Amunisi asing harus dimusnahkan menggunakan prosedur yang sesuai berdasarkan prinsip dasar yang benar. Jika tidak ada prosedur yang tersedia, maka petunjuk untuk pemusnahannya harus diminta dari otoritas nasional. Amunisi asing tidak boleh dihancurkan tanpa wewenang dan petunjuk khusus dari otoritas nasional.

Keempat, terdapat tiga metode pemusnahan yang tepat yaitu, open detonation, open burning, atau incineration. Metode yang digunakan untuk jenis amunisi tertentu tentunya bergantung pada jenis pengisian bahan peledaknya dan desainnya.

Kelima, ciptakan dan pertahankan lingkungan kerja yang aman. Lokasi pemusnahan harus dipastikan dalam kondisi steril, dilengkapi dengan sistem zonasi yang ketat, serta aksesnya dibatasi hanya untuk personel yang memiliki wewenang.

Jalur menuju lokasi peledakan perlu diberi tanda peringatan dan penghalang akses, dengan mempertimbangkan jarak dari fasilitas lain maupun area permukiman.

Keenam, seluruh personel wajib memakai alat pelindung diri (APD), dan hanya yang telah mendapatkan pelatihan khusus yang diperbolehkan terlibat dalam proses pemusnahan.

Ketujuh, didokumentasi dan audit.
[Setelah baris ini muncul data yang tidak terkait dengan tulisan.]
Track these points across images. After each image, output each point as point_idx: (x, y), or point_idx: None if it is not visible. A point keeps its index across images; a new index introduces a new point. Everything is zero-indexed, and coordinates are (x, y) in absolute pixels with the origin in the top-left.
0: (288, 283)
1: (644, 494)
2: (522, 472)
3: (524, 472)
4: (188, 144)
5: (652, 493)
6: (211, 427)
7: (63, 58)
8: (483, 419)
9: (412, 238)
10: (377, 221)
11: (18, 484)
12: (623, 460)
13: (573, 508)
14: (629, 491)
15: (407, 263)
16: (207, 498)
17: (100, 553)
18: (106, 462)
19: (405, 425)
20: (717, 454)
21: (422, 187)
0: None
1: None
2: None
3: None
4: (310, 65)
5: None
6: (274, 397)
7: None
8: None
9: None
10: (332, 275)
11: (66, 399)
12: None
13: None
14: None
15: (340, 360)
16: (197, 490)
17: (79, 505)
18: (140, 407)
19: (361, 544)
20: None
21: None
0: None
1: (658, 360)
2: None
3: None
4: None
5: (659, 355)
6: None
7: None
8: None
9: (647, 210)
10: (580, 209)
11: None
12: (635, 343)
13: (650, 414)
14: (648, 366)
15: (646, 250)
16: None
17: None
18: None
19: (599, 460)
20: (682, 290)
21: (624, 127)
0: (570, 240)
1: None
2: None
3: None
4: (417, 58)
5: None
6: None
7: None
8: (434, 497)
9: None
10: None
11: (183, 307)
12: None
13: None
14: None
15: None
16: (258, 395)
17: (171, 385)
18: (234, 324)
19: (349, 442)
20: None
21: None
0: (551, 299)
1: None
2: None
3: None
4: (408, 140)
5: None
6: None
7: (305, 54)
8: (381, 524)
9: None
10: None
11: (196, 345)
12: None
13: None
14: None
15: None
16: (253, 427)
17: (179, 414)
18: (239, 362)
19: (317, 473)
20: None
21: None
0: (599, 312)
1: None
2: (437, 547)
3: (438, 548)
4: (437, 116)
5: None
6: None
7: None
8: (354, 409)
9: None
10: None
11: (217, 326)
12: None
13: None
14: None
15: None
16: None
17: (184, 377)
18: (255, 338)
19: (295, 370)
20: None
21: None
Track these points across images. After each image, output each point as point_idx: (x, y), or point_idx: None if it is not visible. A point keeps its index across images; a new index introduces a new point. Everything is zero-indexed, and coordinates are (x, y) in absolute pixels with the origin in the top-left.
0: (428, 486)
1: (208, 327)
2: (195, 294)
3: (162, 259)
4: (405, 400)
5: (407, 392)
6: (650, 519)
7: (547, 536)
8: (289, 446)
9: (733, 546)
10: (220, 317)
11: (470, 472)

Jadi, setiap proses pemusnahan dicatat secara secara detail sebagai bahan evaluasi dan pembelajaran untuk pelaksanaan di masa mendatang.

Kedelapan, pelaksanaan kegiatan diawasi dengan ketat dan dievaluasi menyeluruh guna mengidentifikasi kekeliruan jika ada kesalahan dalam pelaksanaannya.